- PROBLEM DESCRIPTION -
Reproduce the passage of the discussion about asking others what their lives are like, starting at "What’s it like not" and ending after "the question itself.".

You could really ask this question of anyone about anything. There will always be substantial differences between one person’s life and another. Having had children doesn’t necessarily denote that difference, even less so for men as some fathers don’t stick around and instead go live their own lives seemingly uninterrupted.
But think of how many things people sink great amounts of time and effort into; gambling, becoming a practicing doctor, hedge fund trading, starting a charity, programming… Those people will probably all have large amounts of time devoted to those things.
Of course there’ll be many things that don’t compare, and some that do… Then you must also factor in that it’s a trauma for some people. Some people end up not liking their children, kicking them out, disconnecting.
Human nature is hugely variable. What’s it like being a good person? What’s it like being rich? What’s it like being homeless and a drug addict? What’s ut like being happy? What’s it like in prison? What’s it like as mayor? Or psychiatrist? Or teacher?
What’s it like not like doing any of the things mentioned here? Well, that question, your post, is really about you, isn’t it? It’s about you asking others “what would my life be if I didn’t, or don’t have kids?”
So, why are you asking?
Because it’s not a bad thing to ask another person about their experiences in life. And putting it within the context of a particular life choice adds a layer of focus to the conversation.
Given your logic, no one should ever ask anyone else any question about their personal experiences other than to retrieve information.
putting it within the context of a particular life choice adds a layer of focus to the conversation.
It won’t create a very interesting debate though, because OP already excluded most people who followed through on the opposing view in the question itself.
This extra layer of focus really functions as a filter, which can only result in a hall of mirrors.
It’s perfectly fine if OP just wanted to confirm an existing bias and need arguments for that, but it’s absolutely not a very interesting conversation.

- Stored data entries -
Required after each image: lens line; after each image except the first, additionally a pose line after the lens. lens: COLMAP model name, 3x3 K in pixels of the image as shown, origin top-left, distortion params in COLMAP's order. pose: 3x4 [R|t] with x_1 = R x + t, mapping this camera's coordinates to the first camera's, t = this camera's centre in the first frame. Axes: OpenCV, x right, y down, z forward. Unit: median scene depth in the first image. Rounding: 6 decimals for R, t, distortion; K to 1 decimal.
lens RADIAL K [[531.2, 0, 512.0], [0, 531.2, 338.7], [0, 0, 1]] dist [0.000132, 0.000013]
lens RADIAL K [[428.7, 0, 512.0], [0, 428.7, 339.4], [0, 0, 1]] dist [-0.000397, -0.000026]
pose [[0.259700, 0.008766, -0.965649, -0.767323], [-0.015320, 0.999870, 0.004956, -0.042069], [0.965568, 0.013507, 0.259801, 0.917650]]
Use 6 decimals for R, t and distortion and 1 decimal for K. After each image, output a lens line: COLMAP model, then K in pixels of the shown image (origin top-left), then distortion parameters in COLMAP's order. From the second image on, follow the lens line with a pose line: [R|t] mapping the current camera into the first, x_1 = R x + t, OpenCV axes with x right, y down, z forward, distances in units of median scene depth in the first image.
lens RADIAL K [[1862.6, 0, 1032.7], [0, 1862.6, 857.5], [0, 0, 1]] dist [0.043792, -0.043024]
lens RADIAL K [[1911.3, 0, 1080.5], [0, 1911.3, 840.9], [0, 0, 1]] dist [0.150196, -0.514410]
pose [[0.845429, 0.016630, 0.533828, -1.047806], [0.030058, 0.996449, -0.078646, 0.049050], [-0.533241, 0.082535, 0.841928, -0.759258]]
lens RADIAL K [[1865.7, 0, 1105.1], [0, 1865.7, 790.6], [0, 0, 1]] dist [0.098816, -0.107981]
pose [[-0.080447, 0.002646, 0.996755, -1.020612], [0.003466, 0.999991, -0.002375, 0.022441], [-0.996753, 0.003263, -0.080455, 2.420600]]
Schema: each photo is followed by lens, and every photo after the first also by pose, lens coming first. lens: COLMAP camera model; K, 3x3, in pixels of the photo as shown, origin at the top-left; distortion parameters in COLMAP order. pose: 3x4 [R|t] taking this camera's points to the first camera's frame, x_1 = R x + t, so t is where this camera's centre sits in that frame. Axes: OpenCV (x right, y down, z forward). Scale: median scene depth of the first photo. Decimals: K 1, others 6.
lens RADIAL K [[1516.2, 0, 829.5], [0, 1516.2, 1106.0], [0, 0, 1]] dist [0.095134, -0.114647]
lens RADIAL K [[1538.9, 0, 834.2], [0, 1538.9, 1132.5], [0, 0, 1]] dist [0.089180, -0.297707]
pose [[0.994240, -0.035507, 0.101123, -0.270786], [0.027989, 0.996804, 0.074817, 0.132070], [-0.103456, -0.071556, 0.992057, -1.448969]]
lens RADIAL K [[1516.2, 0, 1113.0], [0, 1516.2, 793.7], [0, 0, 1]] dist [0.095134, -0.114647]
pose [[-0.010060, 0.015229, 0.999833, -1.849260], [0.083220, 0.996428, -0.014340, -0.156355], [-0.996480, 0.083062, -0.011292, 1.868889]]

- TASK SOLUTION -
What’s it like not like doing any of the things mentioned here? Well, that question, your post, is really about you, isn’t it? It’s about you asking others “what would my life be if I didn’t, or don’t have kids?”
So, why are you asking?
Because it’s not a bad thing to ask another person about their experiences in life. And putting it within the context of a particular life choice adds a layer of focus to the conversation.
Given your logic, no one should ever ask anyone else any question about their personal experiences other than to retrieve information.
putting it within the context of a particular life choice adds a layer of focus to the conversation.
It won’t create a very interesting debate though, because OP already excluded most people who followed through on the opposing view in the question itself.